Jean-Paul Ladouceur

Un aquarelliste au sommet de son art
septembre 1994 (artiste décédé en 1992)


par Denise Pelletier
LA BAIE (DP) - Pour la plupart des gens qui s'intéressent aux arts visuels, le nom de Jean-Paul Ladouceur est immédiatement associé à l'aquarelle. Une association confirmée avec éclat par la très belle exposition qui nous est présentée, jusqu'au 23 octobre, au Musée du Fjord de la Baie. Préparée par  le Musée Laurier d'Arthabaska, cette exposition regroupe 43 oeuvres de Ladouceur. La très grande majorité sont des aquarelles, mais il y a aussi quelques gouaches et acryliques.
Même si c'est très peu comparé à l'immense production de cet artiste, ces oeuvres choisies sont en qualité et en nombre suffisants pour donner au plus capricieux des visiteurs une idée exacte de la qualité de l'oeuvre. Et pour lui procurer, ce qui est plus important encore, de nombreux instants de pur plaisir. Tout cela est en effet accessible, vibrant et séduisant.
On remarque d'abord que, bien que privilégiant l'aquarelle, Ladouceur n'exploite pas beaucoup la fluidité du médium: il le travaille un peu comme un dessinateur manie la gouache, utilisant les couleurs sombres, assez opaques, éclairant seulement les quelques éléments importants qui accentuent l'impact de son sujet.

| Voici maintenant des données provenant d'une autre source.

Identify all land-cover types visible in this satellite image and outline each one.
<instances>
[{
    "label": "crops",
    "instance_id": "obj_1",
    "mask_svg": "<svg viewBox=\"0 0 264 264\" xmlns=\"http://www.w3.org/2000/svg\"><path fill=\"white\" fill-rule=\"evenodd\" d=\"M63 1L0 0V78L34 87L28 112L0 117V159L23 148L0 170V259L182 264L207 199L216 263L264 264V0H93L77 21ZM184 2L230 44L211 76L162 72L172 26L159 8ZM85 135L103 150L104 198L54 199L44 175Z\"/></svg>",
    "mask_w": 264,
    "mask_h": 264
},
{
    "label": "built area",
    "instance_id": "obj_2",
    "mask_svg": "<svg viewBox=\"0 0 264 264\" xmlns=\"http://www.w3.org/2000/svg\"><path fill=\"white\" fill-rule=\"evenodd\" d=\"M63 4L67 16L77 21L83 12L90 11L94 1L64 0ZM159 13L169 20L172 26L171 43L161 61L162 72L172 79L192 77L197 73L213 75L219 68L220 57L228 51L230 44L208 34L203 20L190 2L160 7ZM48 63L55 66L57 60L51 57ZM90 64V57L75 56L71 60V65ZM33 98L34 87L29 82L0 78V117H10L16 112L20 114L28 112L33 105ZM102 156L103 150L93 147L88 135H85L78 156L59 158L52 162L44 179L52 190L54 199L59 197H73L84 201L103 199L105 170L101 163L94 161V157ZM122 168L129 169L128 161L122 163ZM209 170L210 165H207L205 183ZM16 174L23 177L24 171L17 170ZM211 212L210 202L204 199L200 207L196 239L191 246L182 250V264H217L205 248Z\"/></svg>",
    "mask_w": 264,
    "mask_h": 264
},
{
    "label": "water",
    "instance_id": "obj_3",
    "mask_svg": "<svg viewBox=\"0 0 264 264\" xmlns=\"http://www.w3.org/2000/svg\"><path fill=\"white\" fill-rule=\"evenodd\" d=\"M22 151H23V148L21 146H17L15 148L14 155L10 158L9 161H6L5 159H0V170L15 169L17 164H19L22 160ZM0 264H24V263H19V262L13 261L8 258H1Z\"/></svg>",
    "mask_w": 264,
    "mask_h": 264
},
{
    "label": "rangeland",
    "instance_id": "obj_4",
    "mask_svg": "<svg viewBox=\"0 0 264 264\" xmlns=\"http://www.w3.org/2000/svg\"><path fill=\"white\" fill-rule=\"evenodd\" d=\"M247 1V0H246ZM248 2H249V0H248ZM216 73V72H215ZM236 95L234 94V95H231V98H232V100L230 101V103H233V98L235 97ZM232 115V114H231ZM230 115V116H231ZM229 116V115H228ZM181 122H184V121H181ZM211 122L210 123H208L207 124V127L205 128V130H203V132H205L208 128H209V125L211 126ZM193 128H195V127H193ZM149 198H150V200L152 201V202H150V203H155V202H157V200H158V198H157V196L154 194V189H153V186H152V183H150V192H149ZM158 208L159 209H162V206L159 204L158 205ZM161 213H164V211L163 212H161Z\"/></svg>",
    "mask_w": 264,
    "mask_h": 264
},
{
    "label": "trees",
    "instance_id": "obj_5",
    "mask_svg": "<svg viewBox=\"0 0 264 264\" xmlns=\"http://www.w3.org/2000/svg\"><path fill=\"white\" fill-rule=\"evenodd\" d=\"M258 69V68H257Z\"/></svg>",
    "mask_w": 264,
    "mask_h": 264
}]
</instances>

L'une de ses qualités les plus importantes, c'est sa capacité à trouver l'angle, le point de vue qui mettra en valeur son sujet: il coupe impitoyablement tout ce qui est superflu, il ne craint pas de choisir un angle inhabituel pour obtenir la mise en valeur de son sujet. Et ce talent de cadreur n'est pas le fait d'une génération spontanée: Jean-Paul Ladouceur a sans doute mis à profit l'expérience  acquise dans les divers métiers qu'il a exercés: illustrateur, caricaturiste, cameraman, réalisateur.
Bien qu'il ait peint toutes sortes de sujets, on sent que Ladouceur était particulièrement inspiré par les objets simples, rustiques, par les textures des vielles planches et de la pierre. Assez curieusement en effet, il peint assez peu les vastes paysages: il préfère s'approcher, comme s'il tenait une caméra à la main, pour peindre, si on peut dire, en gros plan. Les éléments naturels, pierres, végétation, passent au second plan: en fait, ils servent plutôt à mettre en valeur le véritable sujet de la toile, qui est toujours un objet fabriqué par l'homme, mais vieilli et usé par le passage du temps.
Ainsi, dans «Des jalousies peintes en vert», on ne voit que cela: une vieille fenêtre, dépolie et cassée, encadrée par deux volets verts. La toile «Trois galettes de sarrasin dures» laisse apercevoir lesdites galettes placées dans une vieille assiette. Un peu plus loin, c'est un berceau d'enfant qui occupe presque l'entier de la toile. Il y a de magnifiques natures mortes, toujours cadrées très serré, ce qui en accentue l'impact. Par exemple, «Pastèque et citron», qui fait ressortir, sur fond sombre, les couleurs vives des deux fruits.
Une autre série de l'exposition est celle des portraits: Jean-Paul Ladouceur saisit avec beaucoup de tendresse et un remarquable sens de l'observation les quelques traits, vêtements ou attitudes qui définissent l'entier d'une personne. Il a peint des gens de sa famille, des personnes connues ou des inconnus que le hasard a mis sur sa route. Cette remarquable exposition inclut également deux  intéressants autoportraits: une aquarelle réalisée en 1940, alors que l'artiste avait 19 ans, et une encre faite 60 ans plus tard, qui permet d'observer comment ce visage a changé et comment aussi il est resté le même.
Une autre série aussi propose des paysages américains, sans doute inspirés à l'artiste par un voyage dans la région du Grand Canyon, vers  1990. Ces paysages étaient pour l'artiste des objets de curiosité, avec lesquels il n'avait pas de relation privilégiée, et cela se voit dans les toiles en question: il demeure distant face à son sujet.
Il ne faudrait pas oublier, en visitant cette exposition remarquable, que Jean-Paul Ladouceur n'a pas été seulement un aquarelliste: il a travaillé à l'Office National du Film, puis à Radio-Canada comme scénariste et réalisateur. C'est lui qui a entre autres conçu et réalisée la série télévisée «Pépinot». Il a enfin été vice-président de Télé-Métropole pendant plusieurs années. Jean-Paul Ladouceur est mort en 1992.